Work to be completed: Please filter the entries and return only the lines that include "mostró".

Extracted data:
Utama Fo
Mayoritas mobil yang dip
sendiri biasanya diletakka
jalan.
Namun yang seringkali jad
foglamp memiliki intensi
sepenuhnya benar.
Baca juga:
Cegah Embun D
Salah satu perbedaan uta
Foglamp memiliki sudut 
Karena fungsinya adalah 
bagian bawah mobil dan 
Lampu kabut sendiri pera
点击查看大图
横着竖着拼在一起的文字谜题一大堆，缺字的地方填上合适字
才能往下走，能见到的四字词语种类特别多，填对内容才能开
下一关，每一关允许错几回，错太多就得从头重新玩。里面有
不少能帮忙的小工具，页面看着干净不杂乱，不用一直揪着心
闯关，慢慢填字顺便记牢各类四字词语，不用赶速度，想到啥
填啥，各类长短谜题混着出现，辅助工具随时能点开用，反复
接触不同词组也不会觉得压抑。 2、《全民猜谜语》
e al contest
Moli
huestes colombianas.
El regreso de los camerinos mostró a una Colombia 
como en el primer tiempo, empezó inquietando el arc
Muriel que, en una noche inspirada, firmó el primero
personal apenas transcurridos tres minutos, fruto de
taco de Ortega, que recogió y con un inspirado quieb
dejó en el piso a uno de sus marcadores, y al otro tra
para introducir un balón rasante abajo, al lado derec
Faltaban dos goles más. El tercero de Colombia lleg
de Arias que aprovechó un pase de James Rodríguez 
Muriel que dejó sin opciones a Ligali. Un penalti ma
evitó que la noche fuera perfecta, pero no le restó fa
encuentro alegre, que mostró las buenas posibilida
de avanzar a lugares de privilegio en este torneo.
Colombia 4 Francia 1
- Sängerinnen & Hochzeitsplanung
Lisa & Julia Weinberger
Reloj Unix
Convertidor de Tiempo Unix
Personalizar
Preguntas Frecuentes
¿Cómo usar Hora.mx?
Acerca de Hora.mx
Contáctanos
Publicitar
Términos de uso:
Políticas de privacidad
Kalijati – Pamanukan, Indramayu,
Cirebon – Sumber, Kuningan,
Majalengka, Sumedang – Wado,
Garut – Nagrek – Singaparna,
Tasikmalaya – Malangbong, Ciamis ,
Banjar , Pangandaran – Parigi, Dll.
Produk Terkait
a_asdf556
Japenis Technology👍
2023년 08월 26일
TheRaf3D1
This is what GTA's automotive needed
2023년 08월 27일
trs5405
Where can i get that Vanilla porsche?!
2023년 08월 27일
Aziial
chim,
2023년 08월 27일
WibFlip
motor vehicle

Completed task:
El regreso de los camerinos mostró a una Colombia 
encuentro alegre, que mostró las buenas posibilida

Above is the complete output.